Perhaps this explains Hofstadter's puzzled reply to the Singularity, as for example at his 2006 Singularity Summit lecture. Although his thinking into the meaning of thought are surely insightful, it seems tinged at the end with a sense of that intelligence and the Singularity are Mysterious Phenomenon in the sense described above.
(However, it can sometimes hard to distinguish whether a speakeris saying "X is a Mysterious Phenomenon (in the sense above)," "X is something that I don't understand for now," and "I understand X, and so am filled with a sense of wonder.")

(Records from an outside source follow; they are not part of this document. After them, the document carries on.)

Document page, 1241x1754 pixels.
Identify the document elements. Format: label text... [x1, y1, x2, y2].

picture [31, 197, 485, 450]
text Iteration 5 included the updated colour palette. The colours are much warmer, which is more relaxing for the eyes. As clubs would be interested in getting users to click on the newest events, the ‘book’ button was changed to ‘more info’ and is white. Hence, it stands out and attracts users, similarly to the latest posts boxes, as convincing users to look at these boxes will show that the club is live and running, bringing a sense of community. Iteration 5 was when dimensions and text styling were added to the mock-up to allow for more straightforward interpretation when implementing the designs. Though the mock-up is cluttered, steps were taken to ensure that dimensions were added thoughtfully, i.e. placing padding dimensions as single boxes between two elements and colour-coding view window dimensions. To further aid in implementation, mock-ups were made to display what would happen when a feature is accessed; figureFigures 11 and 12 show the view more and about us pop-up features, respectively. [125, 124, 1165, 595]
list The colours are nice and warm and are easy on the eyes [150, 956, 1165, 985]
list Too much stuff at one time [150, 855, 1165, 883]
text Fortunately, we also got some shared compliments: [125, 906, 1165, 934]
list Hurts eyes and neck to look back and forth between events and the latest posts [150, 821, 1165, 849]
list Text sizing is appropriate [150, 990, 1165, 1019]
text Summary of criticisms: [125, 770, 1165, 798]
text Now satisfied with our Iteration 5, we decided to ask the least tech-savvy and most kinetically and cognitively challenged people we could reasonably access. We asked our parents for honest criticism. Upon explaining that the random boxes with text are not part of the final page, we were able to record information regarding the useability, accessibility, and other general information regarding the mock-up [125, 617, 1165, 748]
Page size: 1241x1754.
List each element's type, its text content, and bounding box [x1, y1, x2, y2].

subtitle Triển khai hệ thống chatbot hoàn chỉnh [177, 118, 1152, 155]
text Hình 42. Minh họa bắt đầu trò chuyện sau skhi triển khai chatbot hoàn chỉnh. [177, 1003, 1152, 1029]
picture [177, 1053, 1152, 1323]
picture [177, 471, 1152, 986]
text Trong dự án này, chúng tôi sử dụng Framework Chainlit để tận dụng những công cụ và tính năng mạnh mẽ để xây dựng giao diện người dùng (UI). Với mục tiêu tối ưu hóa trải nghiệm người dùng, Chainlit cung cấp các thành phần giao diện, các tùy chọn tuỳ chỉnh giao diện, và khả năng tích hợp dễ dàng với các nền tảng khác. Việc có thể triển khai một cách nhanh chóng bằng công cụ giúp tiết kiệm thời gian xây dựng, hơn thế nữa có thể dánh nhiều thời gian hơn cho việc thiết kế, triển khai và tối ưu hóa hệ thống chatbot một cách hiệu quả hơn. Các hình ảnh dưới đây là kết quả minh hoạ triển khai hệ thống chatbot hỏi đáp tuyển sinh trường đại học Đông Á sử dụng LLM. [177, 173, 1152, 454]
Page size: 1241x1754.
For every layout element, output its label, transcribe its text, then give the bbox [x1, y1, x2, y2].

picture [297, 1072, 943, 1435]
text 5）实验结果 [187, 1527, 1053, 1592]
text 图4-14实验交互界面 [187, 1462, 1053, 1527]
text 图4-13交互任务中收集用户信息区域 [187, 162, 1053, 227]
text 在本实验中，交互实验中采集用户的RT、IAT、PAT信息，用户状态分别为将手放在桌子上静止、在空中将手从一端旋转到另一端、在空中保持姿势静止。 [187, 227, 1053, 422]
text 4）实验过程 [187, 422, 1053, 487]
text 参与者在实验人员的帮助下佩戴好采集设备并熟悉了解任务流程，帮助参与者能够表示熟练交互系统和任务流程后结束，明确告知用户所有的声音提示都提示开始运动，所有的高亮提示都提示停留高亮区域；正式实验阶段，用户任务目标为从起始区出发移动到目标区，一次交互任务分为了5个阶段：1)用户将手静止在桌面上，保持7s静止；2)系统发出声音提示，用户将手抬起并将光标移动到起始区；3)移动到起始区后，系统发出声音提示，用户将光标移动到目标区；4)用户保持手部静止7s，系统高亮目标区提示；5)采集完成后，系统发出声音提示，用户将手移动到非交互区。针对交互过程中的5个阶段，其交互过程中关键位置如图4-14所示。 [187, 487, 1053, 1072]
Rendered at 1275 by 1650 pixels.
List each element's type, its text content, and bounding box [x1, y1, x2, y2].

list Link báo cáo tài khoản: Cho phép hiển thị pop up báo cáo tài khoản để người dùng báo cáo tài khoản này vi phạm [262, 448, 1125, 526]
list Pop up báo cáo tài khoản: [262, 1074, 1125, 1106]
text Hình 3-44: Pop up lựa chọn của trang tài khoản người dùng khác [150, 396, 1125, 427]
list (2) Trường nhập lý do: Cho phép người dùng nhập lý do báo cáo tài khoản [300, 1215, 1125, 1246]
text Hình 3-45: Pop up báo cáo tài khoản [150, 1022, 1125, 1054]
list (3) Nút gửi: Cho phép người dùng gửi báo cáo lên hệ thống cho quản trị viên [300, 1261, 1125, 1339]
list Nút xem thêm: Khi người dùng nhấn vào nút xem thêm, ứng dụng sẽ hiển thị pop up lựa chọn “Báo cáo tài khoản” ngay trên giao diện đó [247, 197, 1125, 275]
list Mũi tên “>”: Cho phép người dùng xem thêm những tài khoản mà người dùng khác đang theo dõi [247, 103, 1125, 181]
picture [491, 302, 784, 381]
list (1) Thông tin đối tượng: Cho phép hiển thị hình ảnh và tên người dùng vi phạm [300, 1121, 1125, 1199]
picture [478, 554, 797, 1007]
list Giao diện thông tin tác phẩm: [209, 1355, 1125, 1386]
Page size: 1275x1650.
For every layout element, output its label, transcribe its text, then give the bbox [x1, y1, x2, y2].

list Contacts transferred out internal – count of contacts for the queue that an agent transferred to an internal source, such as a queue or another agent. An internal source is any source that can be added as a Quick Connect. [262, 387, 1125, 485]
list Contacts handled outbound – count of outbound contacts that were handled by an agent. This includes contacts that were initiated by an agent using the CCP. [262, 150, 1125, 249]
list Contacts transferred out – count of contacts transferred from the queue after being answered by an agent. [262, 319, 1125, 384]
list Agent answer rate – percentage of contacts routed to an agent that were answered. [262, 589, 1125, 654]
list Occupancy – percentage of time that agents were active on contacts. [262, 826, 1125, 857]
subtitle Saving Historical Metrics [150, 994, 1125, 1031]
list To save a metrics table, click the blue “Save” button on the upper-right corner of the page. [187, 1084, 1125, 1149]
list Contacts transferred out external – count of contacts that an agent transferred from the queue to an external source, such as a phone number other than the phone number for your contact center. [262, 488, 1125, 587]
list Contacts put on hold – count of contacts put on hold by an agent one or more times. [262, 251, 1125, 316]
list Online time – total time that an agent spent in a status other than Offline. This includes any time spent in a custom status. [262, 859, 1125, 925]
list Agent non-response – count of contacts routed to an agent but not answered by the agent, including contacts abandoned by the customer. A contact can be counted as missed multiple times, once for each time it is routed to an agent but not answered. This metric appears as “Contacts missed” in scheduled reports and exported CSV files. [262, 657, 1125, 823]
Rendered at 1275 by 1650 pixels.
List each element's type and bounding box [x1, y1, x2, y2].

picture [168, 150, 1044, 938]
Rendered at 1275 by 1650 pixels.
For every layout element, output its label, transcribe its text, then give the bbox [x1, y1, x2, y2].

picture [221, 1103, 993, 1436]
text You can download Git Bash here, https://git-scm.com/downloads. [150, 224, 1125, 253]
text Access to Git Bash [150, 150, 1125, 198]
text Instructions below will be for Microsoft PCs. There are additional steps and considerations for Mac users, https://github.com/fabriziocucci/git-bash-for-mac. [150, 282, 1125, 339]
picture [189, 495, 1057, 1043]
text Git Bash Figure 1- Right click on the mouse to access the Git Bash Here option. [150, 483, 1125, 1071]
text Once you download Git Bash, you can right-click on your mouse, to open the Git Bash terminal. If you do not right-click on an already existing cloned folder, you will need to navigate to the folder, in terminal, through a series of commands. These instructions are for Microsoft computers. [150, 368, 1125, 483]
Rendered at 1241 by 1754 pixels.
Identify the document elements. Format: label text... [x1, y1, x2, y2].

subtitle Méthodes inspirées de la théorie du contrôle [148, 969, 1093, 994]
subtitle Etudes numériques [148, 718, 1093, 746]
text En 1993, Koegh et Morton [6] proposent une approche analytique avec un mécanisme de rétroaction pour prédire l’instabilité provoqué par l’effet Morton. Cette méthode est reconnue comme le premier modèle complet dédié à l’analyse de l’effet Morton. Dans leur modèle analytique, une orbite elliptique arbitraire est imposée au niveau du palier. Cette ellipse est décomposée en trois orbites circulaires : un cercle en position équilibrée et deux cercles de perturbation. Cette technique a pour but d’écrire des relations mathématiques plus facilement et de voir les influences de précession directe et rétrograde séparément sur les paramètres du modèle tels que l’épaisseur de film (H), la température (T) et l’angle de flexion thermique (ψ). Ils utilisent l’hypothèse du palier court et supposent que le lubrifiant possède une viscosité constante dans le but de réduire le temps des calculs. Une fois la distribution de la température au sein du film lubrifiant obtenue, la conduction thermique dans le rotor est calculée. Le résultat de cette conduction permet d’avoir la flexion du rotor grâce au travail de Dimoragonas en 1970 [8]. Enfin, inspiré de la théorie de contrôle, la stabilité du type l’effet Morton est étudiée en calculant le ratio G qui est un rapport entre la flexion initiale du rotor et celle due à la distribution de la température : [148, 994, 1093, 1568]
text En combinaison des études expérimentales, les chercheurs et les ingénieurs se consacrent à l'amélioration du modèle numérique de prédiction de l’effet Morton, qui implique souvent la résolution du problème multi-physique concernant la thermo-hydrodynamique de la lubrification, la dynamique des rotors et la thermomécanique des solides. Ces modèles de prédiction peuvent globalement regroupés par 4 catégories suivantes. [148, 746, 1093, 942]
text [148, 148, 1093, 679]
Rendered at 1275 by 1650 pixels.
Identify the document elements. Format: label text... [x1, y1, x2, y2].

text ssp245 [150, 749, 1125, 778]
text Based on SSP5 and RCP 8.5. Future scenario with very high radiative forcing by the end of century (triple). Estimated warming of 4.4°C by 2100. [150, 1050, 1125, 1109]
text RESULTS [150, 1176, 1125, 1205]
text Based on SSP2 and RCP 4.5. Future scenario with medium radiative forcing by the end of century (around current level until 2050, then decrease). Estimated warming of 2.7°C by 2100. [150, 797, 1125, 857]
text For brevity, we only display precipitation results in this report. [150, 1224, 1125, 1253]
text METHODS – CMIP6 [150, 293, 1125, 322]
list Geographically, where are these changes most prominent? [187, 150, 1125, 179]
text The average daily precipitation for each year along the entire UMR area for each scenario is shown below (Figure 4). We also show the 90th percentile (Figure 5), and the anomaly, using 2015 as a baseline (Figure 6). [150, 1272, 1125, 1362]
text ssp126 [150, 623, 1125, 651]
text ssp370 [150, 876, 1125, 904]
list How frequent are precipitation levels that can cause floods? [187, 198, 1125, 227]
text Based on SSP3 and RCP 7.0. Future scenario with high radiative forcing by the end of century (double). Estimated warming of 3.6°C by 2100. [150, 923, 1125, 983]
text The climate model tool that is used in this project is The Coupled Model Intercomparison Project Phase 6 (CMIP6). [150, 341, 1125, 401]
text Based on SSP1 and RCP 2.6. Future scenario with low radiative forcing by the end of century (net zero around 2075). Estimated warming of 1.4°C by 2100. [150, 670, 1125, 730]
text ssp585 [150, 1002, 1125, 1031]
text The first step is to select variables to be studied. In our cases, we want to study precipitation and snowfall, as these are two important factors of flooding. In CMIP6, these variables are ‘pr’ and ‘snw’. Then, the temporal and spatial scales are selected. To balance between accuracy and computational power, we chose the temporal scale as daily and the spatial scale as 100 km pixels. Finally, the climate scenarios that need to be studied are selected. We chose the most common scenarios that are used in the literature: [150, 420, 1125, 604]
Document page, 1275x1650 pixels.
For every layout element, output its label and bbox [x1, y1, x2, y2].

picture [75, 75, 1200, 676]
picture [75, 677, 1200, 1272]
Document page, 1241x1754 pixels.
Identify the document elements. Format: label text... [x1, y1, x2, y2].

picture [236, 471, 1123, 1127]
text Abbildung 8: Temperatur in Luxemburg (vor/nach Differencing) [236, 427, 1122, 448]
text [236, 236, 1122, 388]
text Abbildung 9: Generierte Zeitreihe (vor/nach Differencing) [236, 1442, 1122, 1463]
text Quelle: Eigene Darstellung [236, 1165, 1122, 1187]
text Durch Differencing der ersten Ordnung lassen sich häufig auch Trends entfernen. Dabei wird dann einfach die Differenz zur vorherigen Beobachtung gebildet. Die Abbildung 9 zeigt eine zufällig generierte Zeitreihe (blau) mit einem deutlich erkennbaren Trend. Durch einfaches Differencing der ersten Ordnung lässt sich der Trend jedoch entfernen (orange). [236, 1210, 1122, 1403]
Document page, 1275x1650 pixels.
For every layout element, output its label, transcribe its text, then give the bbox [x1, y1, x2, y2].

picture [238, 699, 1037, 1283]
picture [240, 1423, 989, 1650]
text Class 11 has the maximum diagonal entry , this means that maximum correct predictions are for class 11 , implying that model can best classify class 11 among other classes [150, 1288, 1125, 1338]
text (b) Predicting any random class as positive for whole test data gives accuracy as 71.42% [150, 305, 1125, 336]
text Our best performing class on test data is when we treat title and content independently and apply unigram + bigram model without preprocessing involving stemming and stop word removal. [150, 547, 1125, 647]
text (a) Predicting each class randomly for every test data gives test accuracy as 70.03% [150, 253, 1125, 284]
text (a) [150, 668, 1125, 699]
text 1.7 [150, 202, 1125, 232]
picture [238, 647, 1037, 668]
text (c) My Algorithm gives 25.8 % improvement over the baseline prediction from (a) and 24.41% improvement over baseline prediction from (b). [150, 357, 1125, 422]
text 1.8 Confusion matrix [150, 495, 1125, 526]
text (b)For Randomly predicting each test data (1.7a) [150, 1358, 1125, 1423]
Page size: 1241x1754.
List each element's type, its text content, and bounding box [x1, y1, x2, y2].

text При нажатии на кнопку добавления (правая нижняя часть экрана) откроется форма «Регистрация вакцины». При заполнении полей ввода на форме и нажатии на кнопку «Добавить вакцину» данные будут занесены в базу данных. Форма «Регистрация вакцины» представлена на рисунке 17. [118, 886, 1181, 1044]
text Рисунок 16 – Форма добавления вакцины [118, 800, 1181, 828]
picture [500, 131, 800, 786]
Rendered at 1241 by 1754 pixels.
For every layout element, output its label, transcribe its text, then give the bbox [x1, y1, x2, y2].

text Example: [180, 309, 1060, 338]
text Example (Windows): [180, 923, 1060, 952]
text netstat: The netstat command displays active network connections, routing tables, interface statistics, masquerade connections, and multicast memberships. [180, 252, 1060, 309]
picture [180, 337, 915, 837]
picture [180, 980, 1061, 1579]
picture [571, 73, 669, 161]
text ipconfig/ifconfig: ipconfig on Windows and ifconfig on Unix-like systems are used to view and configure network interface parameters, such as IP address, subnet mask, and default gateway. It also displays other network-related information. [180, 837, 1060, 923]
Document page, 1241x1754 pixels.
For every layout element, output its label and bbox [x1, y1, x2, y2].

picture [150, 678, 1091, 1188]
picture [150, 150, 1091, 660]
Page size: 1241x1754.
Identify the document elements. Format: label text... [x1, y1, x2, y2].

Or perhaps he wanted to leave his audience with a certain effect, like wonder, hope, and dreaminess? That's how I see the future sometimes, when I have no idea what tech will boom and bust.
Once I tried to temporarily 'forget' everything I knew about Newtonian mechanics etc. and see if I could just derive Newton's laws of motion just by observing things.
I realized that it was very, very, very hard. Aristotle's laws of motion make perfect sense - if you don't know Newtonian mechanics. Something as simple as 'objects in motion tend to stay in motion unless acted on by some external force' has very little bearing to intuitive reality. Even the concept of a 'force' is highly abstract and nontrivial if you think about it. This is perhaps even apparent in the language people use to describe force, even today. It is common to hear phrases like 'with the force of a thousand suns' or 'this motor has more force than that one'. People often confuse force with work and/or power (and don't get me started on how often power and work are confused). The fact that Newton and others were able to separate these things into their components and actually quantify them still amazes me. Energy/work is force times distance. Power is work over time. You can push against a solid wall with a lot of force but you are doing no work.
It's not that these concepts would have been mysterious. It's that people simply wouldn't have thought about them, at least not in a fundamental way.